Kansas Children Add Names to Israel Torah Project
Efforts to unite Jewish children throughout the world through the writing of a Torah scroll are taking on a uniquely local flavor in the State of Kansas, with day camps, preschools, Hebrew schools and day schools signing up students to sponsor letters in the fifth Children’s Torah Scroll to be commissioned since the Rebbe, Rabbi Menachem M. Schneerson, of righteous memory, launched the worldwide project in 1981.
“The Rebbe wanted to unite the Jewish people through the purity of children,” explains Blumah Weinberg, an educator and Chabad-Lubavitch emissary in Overland Park.
When he called for the first Children’s Torah Scroll, the Rebbe specified that it should be written in Israel. By linking children to the Torah through a monetary contribution as little as a dollar, the project would make a positive spiritual impact on the world, he stressed, and help protect the security of the Jewish people and the Holy Land.

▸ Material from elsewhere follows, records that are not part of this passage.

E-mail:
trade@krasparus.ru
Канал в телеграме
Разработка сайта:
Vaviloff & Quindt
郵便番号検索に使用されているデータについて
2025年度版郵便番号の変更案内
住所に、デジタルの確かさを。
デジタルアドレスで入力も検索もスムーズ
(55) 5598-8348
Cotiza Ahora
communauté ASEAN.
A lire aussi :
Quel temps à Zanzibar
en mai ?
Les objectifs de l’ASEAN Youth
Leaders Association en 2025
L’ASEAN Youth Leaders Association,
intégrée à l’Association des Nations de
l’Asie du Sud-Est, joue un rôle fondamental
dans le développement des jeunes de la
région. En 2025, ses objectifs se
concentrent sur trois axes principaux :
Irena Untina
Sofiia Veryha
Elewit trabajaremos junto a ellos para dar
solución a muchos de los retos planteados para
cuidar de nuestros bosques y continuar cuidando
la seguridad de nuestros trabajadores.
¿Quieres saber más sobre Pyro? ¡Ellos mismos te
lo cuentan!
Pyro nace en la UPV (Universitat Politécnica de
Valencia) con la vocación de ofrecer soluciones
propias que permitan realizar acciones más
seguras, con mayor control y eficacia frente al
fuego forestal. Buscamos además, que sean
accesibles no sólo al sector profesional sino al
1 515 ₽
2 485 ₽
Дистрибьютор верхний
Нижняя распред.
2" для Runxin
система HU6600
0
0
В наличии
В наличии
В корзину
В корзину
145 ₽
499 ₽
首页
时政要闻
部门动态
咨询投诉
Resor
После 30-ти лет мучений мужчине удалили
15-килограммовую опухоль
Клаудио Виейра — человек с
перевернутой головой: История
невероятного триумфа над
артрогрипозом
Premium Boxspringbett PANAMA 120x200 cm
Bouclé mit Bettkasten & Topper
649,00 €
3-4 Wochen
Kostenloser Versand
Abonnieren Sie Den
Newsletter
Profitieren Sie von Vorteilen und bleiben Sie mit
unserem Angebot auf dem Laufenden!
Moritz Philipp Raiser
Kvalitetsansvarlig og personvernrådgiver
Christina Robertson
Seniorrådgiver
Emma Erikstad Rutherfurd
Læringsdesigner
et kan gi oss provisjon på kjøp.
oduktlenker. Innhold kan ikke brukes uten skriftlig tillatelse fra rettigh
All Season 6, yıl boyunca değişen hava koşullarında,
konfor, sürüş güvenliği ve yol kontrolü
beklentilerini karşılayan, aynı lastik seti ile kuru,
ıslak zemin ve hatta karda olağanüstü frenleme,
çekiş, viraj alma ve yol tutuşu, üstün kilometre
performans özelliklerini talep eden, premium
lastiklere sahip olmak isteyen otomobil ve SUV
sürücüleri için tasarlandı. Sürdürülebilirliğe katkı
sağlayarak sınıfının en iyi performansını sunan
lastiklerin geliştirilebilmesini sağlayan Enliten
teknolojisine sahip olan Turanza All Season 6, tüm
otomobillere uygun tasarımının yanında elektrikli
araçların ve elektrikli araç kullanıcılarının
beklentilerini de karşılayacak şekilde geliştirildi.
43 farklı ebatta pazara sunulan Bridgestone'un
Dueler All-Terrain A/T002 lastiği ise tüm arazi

Every Torah scroll contains 304,805 letters, and writing a complete one usually takes a whole year. But in 1981, the scribes worked so quickly, and the campaign – backed by rabbinical leaders in New York and Israel, such as Rabbi Israel Abuchatzera and Rabbi Moshe Feinstein – sparked such enthusiasm that the first Children’s Torah Scroll was completed just three and a half months later.
Since then, Chabad-Lubavitch emissaries have frequently encouraged community members and their children to sign themselves up, and in April, officials in Israel announced that the fifth such scroll was nearing completion. At the time, they said that only 62,882 letters were left to be purchased.
Wineberg, whose husband, Rabbi Sholom B. Wineberg, directs Chabad-Lubavitch activities in Kansas and Missouri, sprang into action this summer.
“We began the campaign with Jewish day camps and continued with Jewish preschools and Hebrew schools at the beginning of the school year, before the holidays,” she detailed. “We are now expanding to include all Jewish schools and families in an effort to sign up as many Jewish children under Bar and Bat Mitzvah age.
“I got involved because I felt that Israel was going through some difficulties, and the Rebbe taught us that children can help achieve unity and blessings for the Jewish people,” she continued. “Also, there is a whole new generation of Jewish children who may not know about this special Children’s Sefer Torah and we wanted them to be included. Our children deserve to grow up in a peaceful world and it is our hope that we can help achieve this through this project.”
Rabbi Shmuel Greisman, the Kfar Chabad, Israel-based director of the Children’s Torah Scroll campaign, offers a historical perspective on the current effort.
“Nobody knows for sure, but people on the street feel that Israel is going to do something about Iran any day now,” he said. “It brings to mind the situation in 1981, when Israel secretly bombed Iraq’s nuclear reactor right around the time the Rebbe initiated the Torah campaign. So people are making the association today and are registering as many children as possible.”
Wineberg is optimistic that the fifth scroll will be completed in the next few months.